Trump's cosmologically confusing, astronomically absurd tweet

Scott Snowden

Vice President Mike Pence has said that the United States must return to the moon within five years “by any means necessary,” but officials have said that plan includes private industry as well as efforts from NASA in a public-private partnership. For the president to complain that one of the agency’s under his control shouldn’t even be “talking” about a mission for which his vice president has advocated so forcefully and so recently, creates confusion as to what the president is exactly thinking here.

Meanwhile, Apollo 11 astronaut Michael Collins knocked Trump on Thursday, on a CNN podcast, saying: “I don’t think he’s too much aware of Mars. Maybe he doesn’t understand that there IS a planet Mars.”

That might have the cause of Trump’s tweet; it might also have been as a result of something he had just seen on Fox News, as it has been documented the president tweets after watching things on TV.

Prominent voices for science were critical of Trump’s tweet, including astronomer and astrophysicist Phil Plait:

"Trump is an idiot," commented Phil Plait.

Twitter

Keith Cowing, who runs the popular Twitter account @NASAWatch — certainly not a booster of everything NASA does — was also confused with the president’s clumsy tweet:

Keith Cowing of @NASAWatch on Trump's comments.

Twitter

Can we expect Trump to be asked about his comments? Almost certainly. Do we think he’ll call it Fake News and instead insist that he was talking about the actual moons of Mars, Phobos and Deimos, and sending NASA probes there to study them..? The president’s record makes that seem unlikely.

Trump may also say that he actually meant using the moon as a staging point for a mission to Mars. Except that’s extremely confusing and also makes little sense, because he literally said “NASA should NOT be talking about going to the Moon.”

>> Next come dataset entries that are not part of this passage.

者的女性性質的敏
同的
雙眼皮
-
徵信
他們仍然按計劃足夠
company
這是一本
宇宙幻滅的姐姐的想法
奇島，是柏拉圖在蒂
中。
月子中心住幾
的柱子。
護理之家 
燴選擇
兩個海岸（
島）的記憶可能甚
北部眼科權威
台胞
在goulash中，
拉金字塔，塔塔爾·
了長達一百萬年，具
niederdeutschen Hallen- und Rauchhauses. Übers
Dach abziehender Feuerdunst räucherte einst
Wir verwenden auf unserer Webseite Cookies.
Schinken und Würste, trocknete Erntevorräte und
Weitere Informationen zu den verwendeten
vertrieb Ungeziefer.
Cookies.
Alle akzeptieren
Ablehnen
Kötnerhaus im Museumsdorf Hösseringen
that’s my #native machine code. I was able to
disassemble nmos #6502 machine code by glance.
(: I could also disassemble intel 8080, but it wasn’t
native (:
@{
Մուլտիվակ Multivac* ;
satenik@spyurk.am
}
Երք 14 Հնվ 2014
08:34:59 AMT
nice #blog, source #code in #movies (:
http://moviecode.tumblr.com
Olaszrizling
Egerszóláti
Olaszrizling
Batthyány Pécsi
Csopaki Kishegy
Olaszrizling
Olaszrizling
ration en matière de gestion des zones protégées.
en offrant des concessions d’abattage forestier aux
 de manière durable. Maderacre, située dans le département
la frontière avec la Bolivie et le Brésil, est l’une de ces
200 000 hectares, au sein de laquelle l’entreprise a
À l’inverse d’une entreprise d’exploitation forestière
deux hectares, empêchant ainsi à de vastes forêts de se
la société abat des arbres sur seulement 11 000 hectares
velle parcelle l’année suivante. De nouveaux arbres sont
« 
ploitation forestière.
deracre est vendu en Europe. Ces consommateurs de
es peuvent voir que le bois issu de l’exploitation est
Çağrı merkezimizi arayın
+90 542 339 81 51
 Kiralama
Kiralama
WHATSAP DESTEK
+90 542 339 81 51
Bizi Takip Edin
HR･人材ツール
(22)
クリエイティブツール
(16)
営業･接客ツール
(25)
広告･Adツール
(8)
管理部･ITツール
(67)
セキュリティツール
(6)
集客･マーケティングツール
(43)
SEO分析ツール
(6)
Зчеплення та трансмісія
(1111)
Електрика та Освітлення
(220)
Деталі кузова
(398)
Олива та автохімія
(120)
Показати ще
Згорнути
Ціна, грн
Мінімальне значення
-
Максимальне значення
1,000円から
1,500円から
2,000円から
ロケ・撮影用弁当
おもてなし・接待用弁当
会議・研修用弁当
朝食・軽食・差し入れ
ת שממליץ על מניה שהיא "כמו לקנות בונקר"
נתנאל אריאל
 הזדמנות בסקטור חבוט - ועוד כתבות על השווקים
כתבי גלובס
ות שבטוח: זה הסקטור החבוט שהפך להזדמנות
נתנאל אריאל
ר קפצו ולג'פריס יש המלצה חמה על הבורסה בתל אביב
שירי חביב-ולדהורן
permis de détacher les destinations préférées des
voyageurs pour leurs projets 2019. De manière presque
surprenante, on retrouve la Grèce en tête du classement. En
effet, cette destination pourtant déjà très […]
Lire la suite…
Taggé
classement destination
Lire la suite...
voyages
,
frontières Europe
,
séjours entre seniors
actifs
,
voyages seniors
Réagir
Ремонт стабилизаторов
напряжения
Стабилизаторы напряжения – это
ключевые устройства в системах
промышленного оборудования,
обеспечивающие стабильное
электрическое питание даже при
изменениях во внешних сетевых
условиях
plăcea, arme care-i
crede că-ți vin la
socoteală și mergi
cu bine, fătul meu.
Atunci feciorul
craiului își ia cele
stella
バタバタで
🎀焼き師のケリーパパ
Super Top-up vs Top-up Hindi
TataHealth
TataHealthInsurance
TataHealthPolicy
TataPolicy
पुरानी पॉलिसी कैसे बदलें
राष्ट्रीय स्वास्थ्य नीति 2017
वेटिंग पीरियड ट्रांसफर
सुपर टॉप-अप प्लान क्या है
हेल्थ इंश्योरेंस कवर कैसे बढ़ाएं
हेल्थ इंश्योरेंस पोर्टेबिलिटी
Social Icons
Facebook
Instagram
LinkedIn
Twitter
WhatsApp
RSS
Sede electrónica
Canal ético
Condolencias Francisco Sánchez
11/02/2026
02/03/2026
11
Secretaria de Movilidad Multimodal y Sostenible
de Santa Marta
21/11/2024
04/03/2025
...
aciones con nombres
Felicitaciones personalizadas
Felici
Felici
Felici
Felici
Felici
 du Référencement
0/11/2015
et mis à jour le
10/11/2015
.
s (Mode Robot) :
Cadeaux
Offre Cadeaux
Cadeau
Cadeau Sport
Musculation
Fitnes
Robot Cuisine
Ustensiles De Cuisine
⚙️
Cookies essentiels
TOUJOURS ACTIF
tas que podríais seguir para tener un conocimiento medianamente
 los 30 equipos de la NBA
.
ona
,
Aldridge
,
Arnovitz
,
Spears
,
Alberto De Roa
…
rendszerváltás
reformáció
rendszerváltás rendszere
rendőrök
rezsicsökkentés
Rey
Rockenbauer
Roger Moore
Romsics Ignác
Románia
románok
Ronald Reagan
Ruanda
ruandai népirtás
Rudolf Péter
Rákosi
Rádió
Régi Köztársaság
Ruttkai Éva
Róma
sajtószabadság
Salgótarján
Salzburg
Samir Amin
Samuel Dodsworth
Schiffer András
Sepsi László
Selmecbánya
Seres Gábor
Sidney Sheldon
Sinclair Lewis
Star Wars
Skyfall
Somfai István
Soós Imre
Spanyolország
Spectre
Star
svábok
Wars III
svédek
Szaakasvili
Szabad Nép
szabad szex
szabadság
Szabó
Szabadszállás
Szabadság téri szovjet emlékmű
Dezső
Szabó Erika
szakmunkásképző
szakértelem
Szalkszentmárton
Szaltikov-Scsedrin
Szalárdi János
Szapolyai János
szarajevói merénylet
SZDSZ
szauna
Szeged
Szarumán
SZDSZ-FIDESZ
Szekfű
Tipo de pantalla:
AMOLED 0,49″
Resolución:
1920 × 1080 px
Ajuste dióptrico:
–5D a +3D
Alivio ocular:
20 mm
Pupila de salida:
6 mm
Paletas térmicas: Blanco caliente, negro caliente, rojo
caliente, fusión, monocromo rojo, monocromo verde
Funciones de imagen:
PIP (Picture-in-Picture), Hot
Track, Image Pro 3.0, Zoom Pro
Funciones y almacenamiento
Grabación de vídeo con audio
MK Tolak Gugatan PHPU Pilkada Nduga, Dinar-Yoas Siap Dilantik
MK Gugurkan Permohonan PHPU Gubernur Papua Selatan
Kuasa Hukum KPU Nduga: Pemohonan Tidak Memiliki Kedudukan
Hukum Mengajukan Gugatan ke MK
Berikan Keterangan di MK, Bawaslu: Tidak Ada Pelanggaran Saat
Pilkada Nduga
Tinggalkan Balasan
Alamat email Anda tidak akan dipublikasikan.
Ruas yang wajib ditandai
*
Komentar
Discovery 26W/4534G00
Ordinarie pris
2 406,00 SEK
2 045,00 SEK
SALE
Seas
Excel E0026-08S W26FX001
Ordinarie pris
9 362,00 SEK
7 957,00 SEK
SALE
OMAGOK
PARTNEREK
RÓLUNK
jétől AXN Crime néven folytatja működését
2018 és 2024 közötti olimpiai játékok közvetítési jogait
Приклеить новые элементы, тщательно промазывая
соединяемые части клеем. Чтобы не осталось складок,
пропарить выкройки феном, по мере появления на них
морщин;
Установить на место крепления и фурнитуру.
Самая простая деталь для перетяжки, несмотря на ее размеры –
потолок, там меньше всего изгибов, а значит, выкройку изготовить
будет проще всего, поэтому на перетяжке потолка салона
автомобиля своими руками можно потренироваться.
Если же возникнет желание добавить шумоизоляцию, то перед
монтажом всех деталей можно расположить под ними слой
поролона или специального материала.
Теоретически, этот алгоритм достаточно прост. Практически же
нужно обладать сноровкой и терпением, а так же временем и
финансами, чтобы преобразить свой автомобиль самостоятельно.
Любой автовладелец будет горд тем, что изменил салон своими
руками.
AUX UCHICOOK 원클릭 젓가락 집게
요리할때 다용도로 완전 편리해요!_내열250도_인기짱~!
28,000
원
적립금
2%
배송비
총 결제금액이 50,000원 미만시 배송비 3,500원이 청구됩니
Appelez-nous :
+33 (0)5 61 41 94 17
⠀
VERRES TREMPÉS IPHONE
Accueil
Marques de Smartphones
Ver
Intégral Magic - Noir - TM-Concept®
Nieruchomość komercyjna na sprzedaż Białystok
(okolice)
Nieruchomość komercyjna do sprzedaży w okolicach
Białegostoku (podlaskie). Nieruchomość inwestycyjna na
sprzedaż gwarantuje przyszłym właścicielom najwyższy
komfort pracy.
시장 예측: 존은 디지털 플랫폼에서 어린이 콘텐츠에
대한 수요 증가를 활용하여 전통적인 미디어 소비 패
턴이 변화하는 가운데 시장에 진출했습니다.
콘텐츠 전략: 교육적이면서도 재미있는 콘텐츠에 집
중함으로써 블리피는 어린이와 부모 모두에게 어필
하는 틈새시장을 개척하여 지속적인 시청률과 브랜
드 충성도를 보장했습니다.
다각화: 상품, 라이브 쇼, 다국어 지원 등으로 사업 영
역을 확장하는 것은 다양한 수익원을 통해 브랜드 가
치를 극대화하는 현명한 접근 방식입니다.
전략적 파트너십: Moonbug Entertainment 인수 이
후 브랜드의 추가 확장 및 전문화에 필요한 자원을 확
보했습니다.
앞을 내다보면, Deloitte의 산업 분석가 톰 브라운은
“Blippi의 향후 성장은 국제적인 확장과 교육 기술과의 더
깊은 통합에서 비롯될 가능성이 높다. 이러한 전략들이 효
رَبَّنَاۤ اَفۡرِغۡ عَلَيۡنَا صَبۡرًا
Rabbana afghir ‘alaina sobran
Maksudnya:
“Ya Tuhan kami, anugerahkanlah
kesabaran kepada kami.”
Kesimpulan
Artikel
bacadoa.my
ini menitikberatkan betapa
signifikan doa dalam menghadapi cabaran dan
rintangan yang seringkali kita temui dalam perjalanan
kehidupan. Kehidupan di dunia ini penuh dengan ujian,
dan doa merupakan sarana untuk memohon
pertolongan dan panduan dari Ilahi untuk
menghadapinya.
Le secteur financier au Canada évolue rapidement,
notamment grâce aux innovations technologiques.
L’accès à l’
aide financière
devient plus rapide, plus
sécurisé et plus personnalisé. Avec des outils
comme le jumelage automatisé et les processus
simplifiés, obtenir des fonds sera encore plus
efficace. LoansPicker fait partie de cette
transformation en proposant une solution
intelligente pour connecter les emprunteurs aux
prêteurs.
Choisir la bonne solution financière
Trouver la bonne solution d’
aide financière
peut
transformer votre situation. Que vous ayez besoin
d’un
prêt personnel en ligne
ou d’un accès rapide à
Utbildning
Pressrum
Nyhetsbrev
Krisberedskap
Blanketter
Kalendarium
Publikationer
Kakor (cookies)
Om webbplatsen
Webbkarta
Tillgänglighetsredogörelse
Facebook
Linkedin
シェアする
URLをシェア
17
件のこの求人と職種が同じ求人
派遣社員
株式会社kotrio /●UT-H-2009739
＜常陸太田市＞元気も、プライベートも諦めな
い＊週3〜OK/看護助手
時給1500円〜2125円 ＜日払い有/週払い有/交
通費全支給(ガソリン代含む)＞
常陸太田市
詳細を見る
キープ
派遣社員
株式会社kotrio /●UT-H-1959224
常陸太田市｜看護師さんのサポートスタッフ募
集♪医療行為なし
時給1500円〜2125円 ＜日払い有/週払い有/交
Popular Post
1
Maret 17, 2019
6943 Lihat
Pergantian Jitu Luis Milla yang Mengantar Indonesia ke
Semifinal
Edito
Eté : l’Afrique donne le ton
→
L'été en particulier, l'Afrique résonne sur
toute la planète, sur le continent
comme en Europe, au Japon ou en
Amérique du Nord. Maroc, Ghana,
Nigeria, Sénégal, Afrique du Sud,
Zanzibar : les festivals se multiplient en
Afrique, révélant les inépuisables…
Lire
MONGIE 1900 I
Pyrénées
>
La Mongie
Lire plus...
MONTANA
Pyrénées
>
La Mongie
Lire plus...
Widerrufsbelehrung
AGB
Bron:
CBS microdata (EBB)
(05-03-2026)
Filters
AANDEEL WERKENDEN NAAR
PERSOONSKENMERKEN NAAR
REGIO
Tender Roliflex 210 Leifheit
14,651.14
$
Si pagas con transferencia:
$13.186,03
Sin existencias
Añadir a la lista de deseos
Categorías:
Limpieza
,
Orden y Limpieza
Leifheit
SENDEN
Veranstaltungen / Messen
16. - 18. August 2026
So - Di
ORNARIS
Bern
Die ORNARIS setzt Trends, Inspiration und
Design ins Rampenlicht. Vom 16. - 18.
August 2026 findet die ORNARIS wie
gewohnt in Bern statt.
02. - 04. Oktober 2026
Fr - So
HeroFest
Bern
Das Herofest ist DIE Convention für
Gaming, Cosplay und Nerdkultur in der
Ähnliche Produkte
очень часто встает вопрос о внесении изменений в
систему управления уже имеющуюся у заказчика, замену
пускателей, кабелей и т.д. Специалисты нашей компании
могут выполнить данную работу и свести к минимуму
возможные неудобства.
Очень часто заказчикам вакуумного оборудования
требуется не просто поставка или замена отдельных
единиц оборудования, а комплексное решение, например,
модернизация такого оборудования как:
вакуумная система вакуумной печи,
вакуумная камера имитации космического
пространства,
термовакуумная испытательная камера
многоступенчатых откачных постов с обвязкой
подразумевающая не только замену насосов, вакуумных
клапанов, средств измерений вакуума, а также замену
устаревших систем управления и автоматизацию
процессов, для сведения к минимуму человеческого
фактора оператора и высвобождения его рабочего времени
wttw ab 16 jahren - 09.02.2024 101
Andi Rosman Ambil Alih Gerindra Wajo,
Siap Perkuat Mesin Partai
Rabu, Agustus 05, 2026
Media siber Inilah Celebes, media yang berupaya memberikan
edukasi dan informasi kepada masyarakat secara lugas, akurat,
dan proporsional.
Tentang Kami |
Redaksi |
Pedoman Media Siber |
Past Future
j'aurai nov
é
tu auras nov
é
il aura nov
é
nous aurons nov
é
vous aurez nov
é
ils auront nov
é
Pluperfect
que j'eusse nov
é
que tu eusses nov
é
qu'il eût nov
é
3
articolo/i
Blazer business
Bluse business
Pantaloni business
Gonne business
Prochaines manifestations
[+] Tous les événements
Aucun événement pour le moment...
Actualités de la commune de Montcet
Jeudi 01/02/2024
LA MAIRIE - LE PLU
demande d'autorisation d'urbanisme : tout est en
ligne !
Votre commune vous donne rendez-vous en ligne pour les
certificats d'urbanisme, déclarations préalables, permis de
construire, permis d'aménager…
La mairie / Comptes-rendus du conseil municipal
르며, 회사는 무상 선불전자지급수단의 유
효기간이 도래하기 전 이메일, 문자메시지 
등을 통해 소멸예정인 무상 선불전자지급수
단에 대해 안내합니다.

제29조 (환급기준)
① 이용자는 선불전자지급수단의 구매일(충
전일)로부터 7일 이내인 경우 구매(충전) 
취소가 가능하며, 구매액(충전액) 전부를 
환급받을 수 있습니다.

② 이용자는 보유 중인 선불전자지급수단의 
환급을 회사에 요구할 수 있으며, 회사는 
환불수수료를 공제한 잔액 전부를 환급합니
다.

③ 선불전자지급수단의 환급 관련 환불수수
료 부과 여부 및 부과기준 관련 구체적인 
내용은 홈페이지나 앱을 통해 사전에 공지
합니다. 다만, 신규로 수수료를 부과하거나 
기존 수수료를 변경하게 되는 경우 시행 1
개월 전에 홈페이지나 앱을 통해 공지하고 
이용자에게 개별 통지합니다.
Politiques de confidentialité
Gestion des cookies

Critics of the president’s space policy ideas — which are full 180-degree turns — might find solace in one aspect of his tweet. He did call for NASA to focused more on science. As NASA’s budget for science missions has been cut by the president in the past two budget proposals, that seems unlikely, but a shred of hope in a confusing tweet with three errors might be the most positive take-away.